Beykoz: Beykoz İstanbul’un fethinden çok önce 1402 yıllarında Yıldırım Beyazıt tarafından Osmanlı İmparatorluğu topraklarına katılıyor. Bundan sonra Amikos olan adı Beykoz'a dönüştürülüyor. Kocaeli beylerinin ikametgahına ayrılan Beykoz; “Bey” hecesini bu yöneticilerden, “Koz” hecesini de Farsçada köy anlamına gelen “Koz” kelimesinden almıştır. Beylerin Köyü, Beykoz. 
Kaynak Emlakjet

Yolun sonrası malum; Akbaba-Beykoz ve Üsküdar’a kadar giden sahil yolu. Boğazın trafiğinde yapılan slalomlar. Araba araba, bitmiyor. Küçük bir bank molası dışında söktük seleleri bastık pedallara. Arkadaşlar Beşiktaş’a geçmek üzere Üsküdar’da ayrıldılar. Bizse bu sefer Kadıköy’e girmeden FB stadının arkasından sürüyoruz bisikletleri.

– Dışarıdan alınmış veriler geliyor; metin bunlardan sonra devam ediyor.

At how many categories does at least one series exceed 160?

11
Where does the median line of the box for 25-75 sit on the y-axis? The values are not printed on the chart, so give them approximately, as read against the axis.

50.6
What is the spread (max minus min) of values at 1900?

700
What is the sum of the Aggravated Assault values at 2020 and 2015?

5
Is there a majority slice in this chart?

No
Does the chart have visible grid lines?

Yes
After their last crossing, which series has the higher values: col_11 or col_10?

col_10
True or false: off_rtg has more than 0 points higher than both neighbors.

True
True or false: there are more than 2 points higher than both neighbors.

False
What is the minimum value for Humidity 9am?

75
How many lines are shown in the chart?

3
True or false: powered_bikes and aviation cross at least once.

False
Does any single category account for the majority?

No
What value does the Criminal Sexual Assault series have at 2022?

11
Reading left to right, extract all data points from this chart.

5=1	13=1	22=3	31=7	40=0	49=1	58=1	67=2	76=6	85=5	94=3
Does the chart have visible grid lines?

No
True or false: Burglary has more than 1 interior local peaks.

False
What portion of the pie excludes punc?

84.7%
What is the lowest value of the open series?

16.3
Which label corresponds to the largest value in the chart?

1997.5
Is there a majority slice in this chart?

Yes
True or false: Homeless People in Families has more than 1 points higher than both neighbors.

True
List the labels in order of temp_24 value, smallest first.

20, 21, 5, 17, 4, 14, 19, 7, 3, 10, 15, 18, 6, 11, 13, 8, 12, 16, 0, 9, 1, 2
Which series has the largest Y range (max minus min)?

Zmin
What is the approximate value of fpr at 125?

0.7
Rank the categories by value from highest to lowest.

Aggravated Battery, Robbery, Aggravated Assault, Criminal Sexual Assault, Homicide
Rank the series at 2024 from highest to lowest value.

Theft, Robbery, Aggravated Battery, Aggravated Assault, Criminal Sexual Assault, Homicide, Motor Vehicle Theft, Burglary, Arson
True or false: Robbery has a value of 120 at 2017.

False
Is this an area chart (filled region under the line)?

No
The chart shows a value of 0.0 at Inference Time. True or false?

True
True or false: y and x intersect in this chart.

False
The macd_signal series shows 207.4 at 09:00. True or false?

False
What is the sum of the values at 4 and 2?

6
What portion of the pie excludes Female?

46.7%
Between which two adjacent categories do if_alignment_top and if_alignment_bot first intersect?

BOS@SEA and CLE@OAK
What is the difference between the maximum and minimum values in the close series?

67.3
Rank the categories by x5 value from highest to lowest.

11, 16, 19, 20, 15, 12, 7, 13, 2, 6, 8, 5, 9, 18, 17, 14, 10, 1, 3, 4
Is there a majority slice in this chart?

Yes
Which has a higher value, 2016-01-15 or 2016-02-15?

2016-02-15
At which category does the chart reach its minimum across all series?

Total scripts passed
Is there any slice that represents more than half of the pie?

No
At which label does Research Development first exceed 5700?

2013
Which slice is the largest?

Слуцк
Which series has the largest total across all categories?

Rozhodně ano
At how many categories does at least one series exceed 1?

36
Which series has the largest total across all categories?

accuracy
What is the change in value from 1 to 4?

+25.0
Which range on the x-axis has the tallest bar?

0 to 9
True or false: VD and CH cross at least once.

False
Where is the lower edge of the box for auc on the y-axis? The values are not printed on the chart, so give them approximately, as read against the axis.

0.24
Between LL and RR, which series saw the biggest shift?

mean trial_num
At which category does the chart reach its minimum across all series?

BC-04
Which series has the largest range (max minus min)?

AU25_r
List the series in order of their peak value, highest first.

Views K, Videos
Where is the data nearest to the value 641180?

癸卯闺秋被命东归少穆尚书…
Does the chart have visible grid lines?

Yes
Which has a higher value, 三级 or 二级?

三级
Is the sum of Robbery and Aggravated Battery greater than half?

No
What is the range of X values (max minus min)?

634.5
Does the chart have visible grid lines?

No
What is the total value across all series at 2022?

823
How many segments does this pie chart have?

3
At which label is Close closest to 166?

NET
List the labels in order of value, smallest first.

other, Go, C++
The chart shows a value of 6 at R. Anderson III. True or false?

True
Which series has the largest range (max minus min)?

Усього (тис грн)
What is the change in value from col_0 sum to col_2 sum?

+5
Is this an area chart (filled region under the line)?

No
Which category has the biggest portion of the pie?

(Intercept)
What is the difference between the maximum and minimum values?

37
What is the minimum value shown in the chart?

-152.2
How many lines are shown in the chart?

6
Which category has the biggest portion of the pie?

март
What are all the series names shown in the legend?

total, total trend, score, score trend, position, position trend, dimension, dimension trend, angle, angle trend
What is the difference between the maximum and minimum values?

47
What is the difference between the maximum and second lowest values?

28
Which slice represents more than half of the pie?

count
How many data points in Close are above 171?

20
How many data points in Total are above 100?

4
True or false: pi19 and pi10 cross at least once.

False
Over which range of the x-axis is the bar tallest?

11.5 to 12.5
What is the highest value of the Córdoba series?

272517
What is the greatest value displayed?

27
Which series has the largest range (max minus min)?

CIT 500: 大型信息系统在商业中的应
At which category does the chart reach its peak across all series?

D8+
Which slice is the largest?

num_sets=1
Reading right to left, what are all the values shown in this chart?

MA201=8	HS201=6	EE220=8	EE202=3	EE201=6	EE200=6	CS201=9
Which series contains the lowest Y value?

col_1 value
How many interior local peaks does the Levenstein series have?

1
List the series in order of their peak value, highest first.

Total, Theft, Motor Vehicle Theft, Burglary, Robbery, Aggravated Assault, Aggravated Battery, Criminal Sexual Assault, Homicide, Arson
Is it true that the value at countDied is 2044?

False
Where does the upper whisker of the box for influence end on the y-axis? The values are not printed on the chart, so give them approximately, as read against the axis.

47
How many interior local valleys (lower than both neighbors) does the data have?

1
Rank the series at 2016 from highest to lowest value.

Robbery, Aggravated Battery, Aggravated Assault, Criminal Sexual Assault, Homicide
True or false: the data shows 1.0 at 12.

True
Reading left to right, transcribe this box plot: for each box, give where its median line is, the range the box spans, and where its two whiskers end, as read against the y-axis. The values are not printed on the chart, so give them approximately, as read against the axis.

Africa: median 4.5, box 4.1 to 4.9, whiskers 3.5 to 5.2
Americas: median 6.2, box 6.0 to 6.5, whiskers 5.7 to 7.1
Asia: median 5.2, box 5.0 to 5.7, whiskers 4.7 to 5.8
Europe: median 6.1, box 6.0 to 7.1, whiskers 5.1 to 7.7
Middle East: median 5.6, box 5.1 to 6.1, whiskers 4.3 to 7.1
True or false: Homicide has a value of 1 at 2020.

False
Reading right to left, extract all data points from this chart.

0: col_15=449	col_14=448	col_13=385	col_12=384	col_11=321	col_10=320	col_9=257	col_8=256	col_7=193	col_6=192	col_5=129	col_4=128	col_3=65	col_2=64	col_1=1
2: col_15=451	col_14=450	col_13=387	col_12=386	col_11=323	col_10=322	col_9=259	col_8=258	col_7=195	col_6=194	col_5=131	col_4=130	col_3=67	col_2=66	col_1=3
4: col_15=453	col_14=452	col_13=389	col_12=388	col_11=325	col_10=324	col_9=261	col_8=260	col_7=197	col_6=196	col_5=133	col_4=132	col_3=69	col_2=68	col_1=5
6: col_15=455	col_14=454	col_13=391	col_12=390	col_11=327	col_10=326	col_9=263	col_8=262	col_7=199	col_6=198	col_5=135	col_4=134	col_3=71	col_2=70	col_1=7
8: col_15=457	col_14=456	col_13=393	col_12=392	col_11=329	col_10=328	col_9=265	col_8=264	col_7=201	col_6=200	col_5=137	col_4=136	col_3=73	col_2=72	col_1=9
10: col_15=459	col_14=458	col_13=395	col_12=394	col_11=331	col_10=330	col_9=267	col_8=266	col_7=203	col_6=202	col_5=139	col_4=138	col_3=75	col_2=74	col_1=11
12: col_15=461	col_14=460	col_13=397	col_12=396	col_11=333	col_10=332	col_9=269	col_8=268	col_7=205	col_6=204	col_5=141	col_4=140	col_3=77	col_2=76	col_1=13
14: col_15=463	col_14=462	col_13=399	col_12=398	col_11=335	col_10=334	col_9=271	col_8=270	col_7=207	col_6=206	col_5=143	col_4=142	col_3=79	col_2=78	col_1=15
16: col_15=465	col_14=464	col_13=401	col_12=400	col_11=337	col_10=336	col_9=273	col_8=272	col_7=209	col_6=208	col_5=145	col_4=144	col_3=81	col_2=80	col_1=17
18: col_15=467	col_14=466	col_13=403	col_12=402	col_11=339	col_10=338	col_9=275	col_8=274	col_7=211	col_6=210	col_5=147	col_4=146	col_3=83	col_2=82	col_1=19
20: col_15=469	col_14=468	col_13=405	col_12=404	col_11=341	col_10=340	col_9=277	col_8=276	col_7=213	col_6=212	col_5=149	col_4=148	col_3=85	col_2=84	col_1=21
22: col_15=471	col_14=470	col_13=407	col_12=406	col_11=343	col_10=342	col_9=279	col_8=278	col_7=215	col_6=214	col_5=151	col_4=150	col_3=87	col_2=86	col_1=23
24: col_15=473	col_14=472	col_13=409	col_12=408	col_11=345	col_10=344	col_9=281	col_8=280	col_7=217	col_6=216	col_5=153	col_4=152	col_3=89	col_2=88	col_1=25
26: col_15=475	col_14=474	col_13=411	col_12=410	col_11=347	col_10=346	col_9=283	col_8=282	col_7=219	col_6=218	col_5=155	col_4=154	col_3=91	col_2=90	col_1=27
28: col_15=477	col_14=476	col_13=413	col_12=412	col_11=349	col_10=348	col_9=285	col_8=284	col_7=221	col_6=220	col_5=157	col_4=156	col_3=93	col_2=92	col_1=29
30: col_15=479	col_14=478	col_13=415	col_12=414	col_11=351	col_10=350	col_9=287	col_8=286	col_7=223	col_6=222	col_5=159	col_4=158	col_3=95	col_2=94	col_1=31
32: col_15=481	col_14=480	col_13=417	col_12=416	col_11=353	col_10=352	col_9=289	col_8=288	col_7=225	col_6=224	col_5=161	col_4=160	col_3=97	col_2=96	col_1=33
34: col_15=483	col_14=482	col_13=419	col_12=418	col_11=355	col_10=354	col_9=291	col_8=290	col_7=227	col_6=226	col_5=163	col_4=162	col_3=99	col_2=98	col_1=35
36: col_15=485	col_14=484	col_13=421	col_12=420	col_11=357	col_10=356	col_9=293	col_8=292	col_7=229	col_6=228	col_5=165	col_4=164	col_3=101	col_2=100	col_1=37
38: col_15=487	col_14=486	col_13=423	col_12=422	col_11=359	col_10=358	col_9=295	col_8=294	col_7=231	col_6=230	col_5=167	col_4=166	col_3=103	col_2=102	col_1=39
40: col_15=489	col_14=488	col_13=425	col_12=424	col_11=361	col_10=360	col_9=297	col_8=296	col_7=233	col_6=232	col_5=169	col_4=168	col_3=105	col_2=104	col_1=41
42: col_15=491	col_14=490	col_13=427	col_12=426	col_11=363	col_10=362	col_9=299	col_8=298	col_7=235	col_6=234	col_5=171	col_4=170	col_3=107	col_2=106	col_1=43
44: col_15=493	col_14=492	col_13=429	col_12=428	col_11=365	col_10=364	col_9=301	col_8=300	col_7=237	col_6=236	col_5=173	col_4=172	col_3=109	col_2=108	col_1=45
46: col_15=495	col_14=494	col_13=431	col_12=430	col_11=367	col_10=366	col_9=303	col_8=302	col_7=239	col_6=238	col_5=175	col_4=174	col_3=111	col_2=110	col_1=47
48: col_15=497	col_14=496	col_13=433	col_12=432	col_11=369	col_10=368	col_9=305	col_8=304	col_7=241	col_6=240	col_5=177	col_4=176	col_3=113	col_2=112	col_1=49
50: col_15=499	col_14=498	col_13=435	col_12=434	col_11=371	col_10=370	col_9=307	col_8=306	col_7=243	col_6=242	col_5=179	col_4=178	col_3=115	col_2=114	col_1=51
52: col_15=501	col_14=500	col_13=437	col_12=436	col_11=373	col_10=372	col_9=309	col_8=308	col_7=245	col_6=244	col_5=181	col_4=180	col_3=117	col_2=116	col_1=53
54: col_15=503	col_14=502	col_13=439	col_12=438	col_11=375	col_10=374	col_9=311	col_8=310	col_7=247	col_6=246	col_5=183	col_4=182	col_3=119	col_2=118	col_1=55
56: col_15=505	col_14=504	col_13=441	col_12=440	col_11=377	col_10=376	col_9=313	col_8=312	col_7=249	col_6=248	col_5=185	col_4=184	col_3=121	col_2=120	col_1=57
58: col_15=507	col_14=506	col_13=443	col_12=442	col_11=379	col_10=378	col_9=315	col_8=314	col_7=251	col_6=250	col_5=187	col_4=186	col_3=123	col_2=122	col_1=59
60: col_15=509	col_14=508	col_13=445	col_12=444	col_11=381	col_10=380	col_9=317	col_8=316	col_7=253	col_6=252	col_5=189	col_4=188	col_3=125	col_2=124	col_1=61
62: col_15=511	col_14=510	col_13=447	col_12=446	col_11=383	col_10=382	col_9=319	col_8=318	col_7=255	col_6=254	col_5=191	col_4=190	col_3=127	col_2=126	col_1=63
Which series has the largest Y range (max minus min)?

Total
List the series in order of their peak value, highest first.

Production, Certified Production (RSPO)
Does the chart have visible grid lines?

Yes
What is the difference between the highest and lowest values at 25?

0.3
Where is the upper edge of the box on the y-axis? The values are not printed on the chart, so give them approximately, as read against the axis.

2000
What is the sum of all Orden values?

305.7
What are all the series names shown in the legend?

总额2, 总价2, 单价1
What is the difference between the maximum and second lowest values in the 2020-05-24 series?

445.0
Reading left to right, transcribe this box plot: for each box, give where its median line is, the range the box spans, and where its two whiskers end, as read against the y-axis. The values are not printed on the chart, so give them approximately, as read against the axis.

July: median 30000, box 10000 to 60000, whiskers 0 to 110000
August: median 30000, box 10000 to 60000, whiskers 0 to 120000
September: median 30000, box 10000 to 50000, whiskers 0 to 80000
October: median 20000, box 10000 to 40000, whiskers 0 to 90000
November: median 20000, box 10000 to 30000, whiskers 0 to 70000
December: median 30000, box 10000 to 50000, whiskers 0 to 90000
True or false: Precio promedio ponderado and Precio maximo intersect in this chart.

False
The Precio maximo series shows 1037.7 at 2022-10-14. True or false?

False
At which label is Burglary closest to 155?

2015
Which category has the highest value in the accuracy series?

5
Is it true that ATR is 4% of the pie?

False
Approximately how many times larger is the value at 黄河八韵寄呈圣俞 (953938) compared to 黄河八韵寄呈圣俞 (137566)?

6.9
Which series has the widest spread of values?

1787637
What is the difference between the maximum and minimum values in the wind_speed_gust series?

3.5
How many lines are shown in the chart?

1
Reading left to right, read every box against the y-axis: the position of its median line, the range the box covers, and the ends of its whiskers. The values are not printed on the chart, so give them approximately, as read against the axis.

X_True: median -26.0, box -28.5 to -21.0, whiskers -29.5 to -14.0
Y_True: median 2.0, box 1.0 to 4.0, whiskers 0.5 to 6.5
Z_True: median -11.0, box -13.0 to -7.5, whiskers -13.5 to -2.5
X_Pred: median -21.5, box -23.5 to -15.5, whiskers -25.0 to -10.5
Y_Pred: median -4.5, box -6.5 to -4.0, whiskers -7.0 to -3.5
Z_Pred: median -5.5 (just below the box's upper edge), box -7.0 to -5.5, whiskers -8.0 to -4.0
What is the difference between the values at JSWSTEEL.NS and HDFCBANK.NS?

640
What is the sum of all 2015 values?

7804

Poyraz – AnadoluFeneri Turu

Rota: [Kızıltoprak-Kadıköy-Beşiktaş]-Beşiktaş-Sarıyer-(gemi) Poyraz-Anadolu Feneri-Kaynarca-Dereseki-Akbaba-Beykoz-Üsküdar-[Kadıköy-Kızıltoprak]

Tur tarihi: 14 Temmuz 2013
Kat edilen mesafe: 78,30 km.
Ortalama hız: 15,4 km/sa.
Bisiklete biniş süresi 5 sa. 4 dk., dışarıda geçen süre 10 sa. 57 dk. 
En yüksek sıcaklık 34 ˚C, en düşük 25 ˚C, ortalama 29,2 ˚C
İrtifa kazancı (çıkış) 1608 m, kaybı (iniş) 1608 m.

Garmin bilgileri Poyraz-Anadolufeneri
Foto katkıları için Emre’ye teşekkürler.